The adoption of coil ignition on Series D models introduced an ignition key, which is obscured from the rider’s view by the oversized speedometer currently fitted. I apply the twin choke levers located on the right handlebar and the decompressor lever on the nearside. The knack of kick-starting these V-twins depends on following through with constant force the pedal swing from top dead centre of the rear cylinder.
First gear, engaged with a lift of my right boot, is extremely tall and I’m grateful for a grab-free action from the semi-servo clutch. The handlebars oscillate as I pull away, causing my knees, positioned halfway along the fuel tank as I peer over the black screen, to grip more tightly. As I accelerate briskly through the gears, I’m aware of reflected mechanical clatter from the engine, although the cowlings’ rubber-mounted attachment points seem to inhibit resonance successfully. The motor’s formidable torque compels me to brace against the narrow, low handlebars in this upright stance.
Handling in corners on the lanes around Goodrich Castle is surefooted, although the feeble brakes remain a curse of these high-performance models, even with the supportive metal plate fitted to the front linkage on Series Ds. Hence, on minor roads in particular, the wide spacing between gears means that I tend to hold on to the lower gears to induce the assistance of engine braking.
A blast down the dual-carriageway A40 towards Monmouth brings the engine on-cam, but prompts a persistent weave above 75mph, just as the bike is getting into its lengthy stride. I suspect the combination of an Avon SM front tyre and a well-worn TT100 rear, but must also question the fairing’s susceptibility to gusting side winds, blowing from the nearside front quarter.
Denied the opportunity to explore the upper reaches of the Black Prince’s performance with total confidence, I muse on the reaction of loyal Vincent customers, not to mention the wider motorcycling public, to full enclosure. Developed without the benefits of a wind tunnel, the new form was a brave attempt by Vincent to push motorcycling to a new level. The Motor Cycle duly reported favourable handling, noise levels and fuel consumption compared to a Series C twin. But the real point was, who on earth would want to cover it all up?
John knows that not everyone sees both style and substance in his heavily shrouded machine. “Unlike many Vincent purists, I actually like it,” he says. “I find it effortless at sustaining relatively high speeds while the extra sub-frame assemblies of the later models, with their improved seating comfort, make a real gentleman’s tourer. I’ve got wet enough racing sailing dinghies during the last 35 years to really appreciate that fairing!”

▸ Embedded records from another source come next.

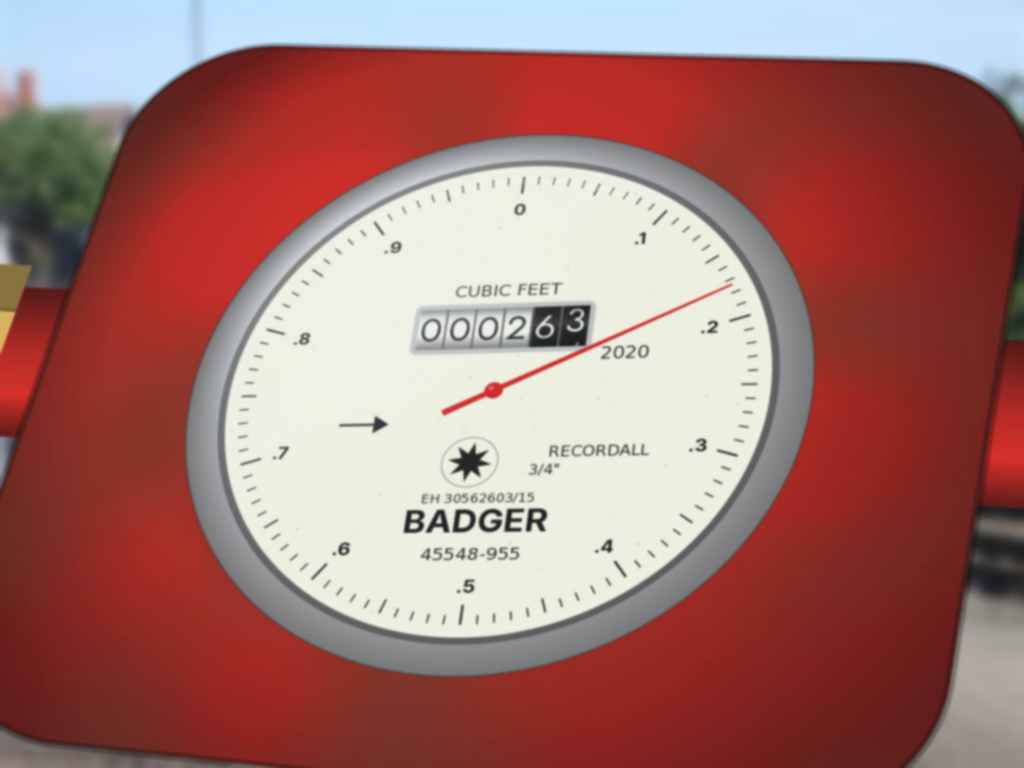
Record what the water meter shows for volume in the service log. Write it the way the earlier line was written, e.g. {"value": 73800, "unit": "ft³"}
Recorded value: {"value": 263.17, "unit": "ft³"}
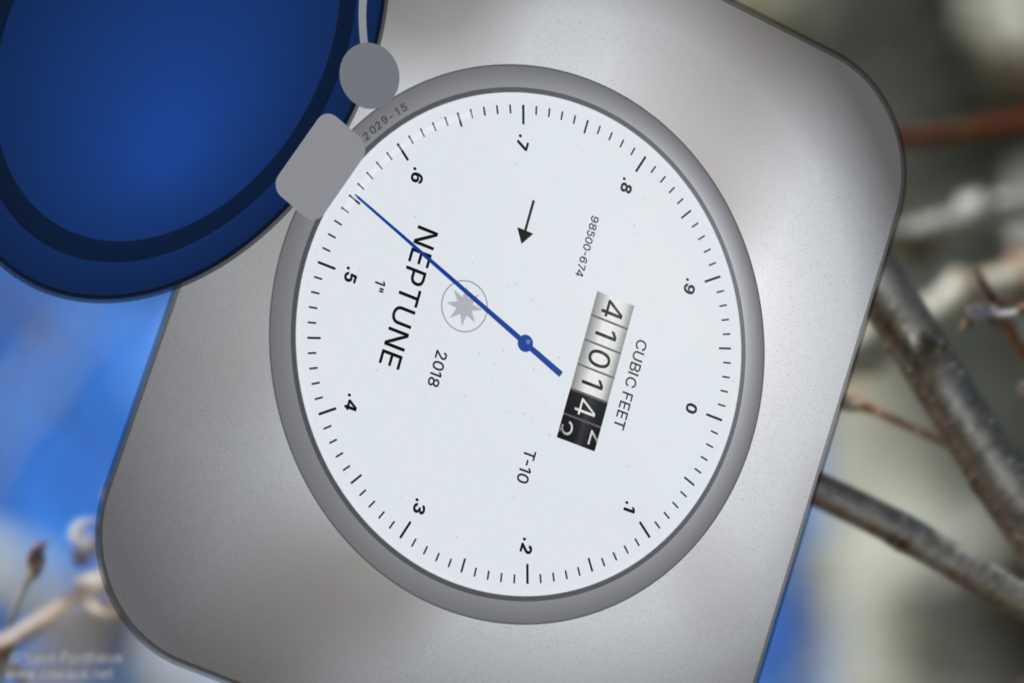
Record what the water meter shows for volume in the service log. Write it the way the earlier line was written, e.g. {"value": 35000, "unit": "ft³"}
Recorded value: {"value": 410142.55, "unit": "ft³"}
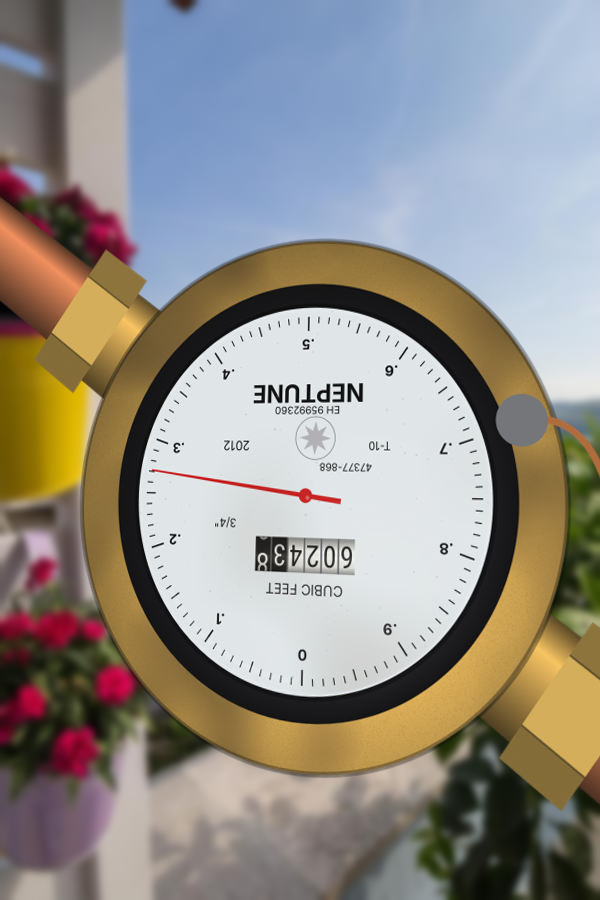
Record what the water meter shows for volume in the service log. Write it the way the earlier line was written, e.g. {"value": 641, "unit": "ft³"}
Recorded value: {"value": 602438.27, "unit": "ft³"}
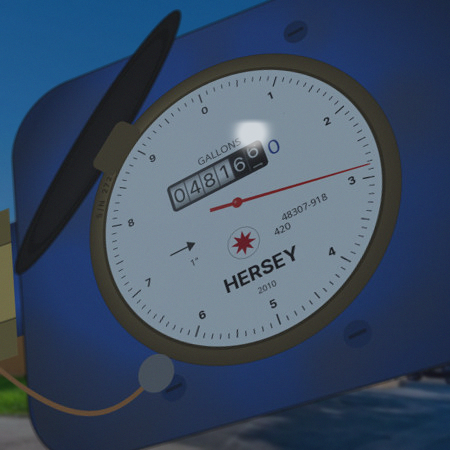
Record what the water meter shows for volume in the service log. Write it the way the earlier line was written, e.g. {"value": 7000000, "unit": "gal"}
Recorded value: {"value": 481662.8, "unit": "gal"}
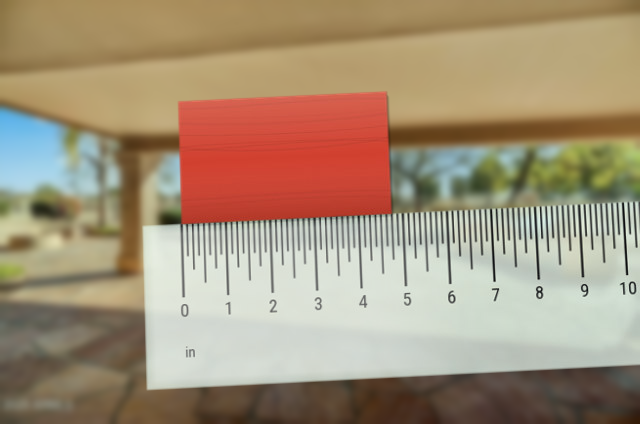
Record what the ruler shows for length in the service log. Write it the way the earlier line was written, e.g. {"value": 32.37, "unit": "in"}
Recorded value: {"value": 4.75, "unit": "in"}
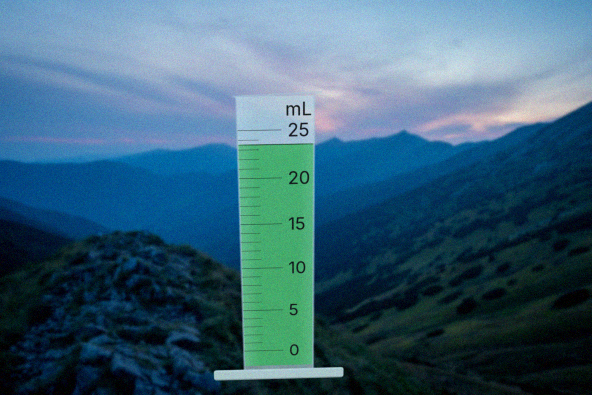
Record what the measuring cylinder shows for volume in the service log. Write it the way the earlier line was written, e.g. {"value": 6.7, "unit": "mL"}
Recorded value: {"value": 23.5, "unit": "mL"}
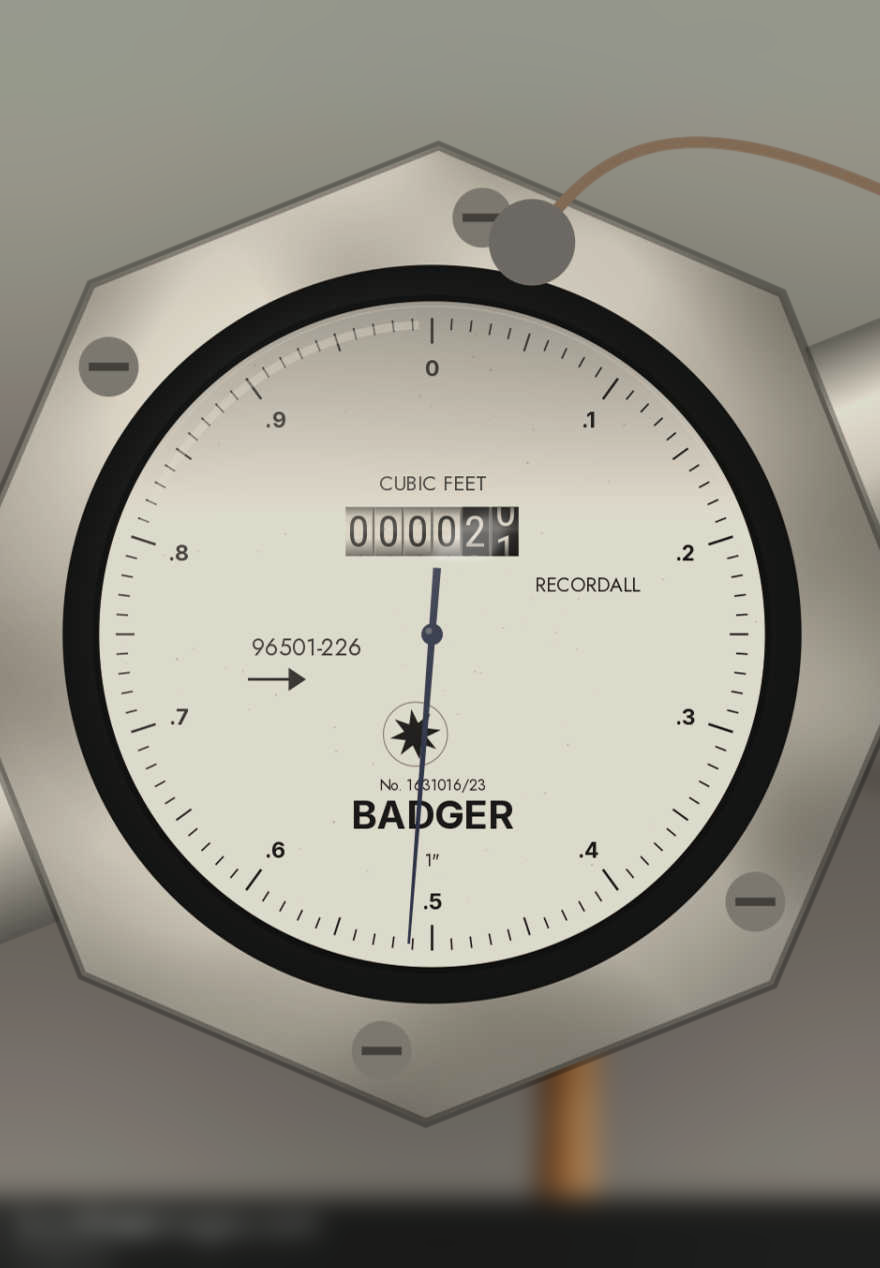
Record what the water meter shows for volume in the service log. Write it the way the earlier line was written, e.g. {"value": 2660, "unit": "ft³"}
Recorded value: {"value": 20.51, "unit": "ft³"}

That proprietor Philip Vincent anticipated developments in weather protection, image, styling and suspension by a full quarter century is remarkable, but his insistence on low-volume exclusivity ultimately backfired in terms of high cost and limited popular appeal, just at a time when his company’s sales in the UK and America needed revival. Vincent tried to recapture lost ground by marketing ‘naked’ bikes when quality issues interrupted the supply of glass fibre, but it was too late. Barely more than 200 fully enclosed machines had been built by the time Vincent motorcycle manufacture ceased altogether, on 16 December 1955.
A fully enclosed Black Prince was the final motorcycle to be assembled and was labelled as such by factory staff, although a small number were subsequently built up from spares. Still extant, ‘The Last’ machine made £40,230 at the H&H auction in Cheltenham early this year (2007). Although doomed to a low-key and premature end to its campaign, the Black Prince’s distinctive armour retains the power to evoke former glory.